#### BRIEF
The records below are to be retyped in full, without any alteration.

Bounding box prediction data
************

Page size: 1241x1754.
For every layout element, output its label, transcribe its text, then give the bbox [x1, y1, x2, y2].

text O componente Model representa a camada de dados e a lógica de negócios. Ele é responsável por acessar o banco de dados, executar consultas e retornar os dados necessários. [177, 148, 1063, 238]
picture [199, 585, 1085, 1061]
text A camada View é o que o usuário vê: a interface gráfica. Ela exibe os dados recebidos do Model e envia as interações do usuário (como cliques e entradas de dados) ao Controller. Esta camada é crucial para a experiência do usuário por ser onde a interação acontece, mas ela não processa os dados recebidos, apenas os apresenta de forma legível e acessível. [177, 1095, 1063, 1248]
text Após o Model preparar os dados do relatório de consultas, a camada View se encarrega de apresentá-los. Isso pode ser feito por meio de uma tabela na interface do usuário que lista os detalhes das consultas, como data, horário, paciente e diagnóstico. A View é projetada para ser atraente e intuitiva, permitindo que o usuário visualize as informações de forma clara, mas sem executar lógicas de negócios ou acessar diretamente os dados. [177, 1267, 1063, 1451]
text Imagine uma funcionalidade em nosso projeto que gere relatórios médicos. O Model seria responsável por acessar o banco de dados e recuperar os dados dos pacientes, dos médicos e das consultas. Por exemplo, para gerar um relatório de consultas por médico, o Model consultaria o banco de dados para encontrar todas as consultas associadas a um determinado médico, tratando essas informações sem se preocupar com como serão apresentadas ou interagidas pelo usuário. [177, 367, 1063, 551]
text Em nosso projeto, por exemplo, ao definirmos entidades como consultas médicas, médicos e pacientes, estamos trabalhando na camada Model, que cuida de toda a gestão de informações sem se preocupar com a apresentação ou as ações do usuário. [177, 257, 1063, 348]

************

#### RESPONSE AREA
Page size: 1241x1754.
For every layout element, output its label, transcribe its text, then give the bbox [x1, y1, x2, y2].

text O componente Model representa a camada de dados e a lógica de negócios. Ele é responsável por acessar o banco de dados, executar consultas e retornar os dados necessários. [177, 148, 1063, 238]
picture [199, 585, 1085, 1061]
text A camada View é o que o usuário vê: a interface gráfica. Ela exibe os dados recebidos do Model e envia as interações do usuário (como cliques e entradas de dados) ao Controller. Esta camada é crucial para a experiência do usuário por ser onde a interação acontece, mas ela não processa os dados recebidos, apenas os apresenta de forma legível e acessível. [177, 1095, 1063, 1248]
text Após o Model preparar os dados do relatório de consultas, a camada View se encarrega de apresentá-los. Isso pode ser feito por meio de uma tabela na interface do usuário que lista os detalhes das consultas, como data, horário, paciente e diagnóstico. A View é projetada para ser atraente e intuitiva, permitindo que o usuário visualize as informações de forma clara, mas sem executar lógicas de negócios ou acessar diretamente os dados. [177, 1267, 1063, 1451]
text Imagine uma funcionalidade em nosso projeto que gere relatórios médicos. O Model seria responsável por acessar o banco de dados e recuperar os dados dos pacientes, dos médicos e das consultas. Por exemplo, para gerar um relatório de consultas por médico, o Model consultaria o banco de dados para encontrar todas as consultas associadas a um determinado médico, tratando essas informações sem se preocupar com como serão apresentadas ou interagidas pelo usuário. [177, 367, 1063, 551]
text Em nosso projeto, por exemplo, ao definirmos entidades como consultas médicas, médicos e pacientes, estamos trabalhando na camada Model, que cuida de toda a gestão de informações sem se preocupar com a apresentação ou as ações do usuário. [177, 257, 1063, 348]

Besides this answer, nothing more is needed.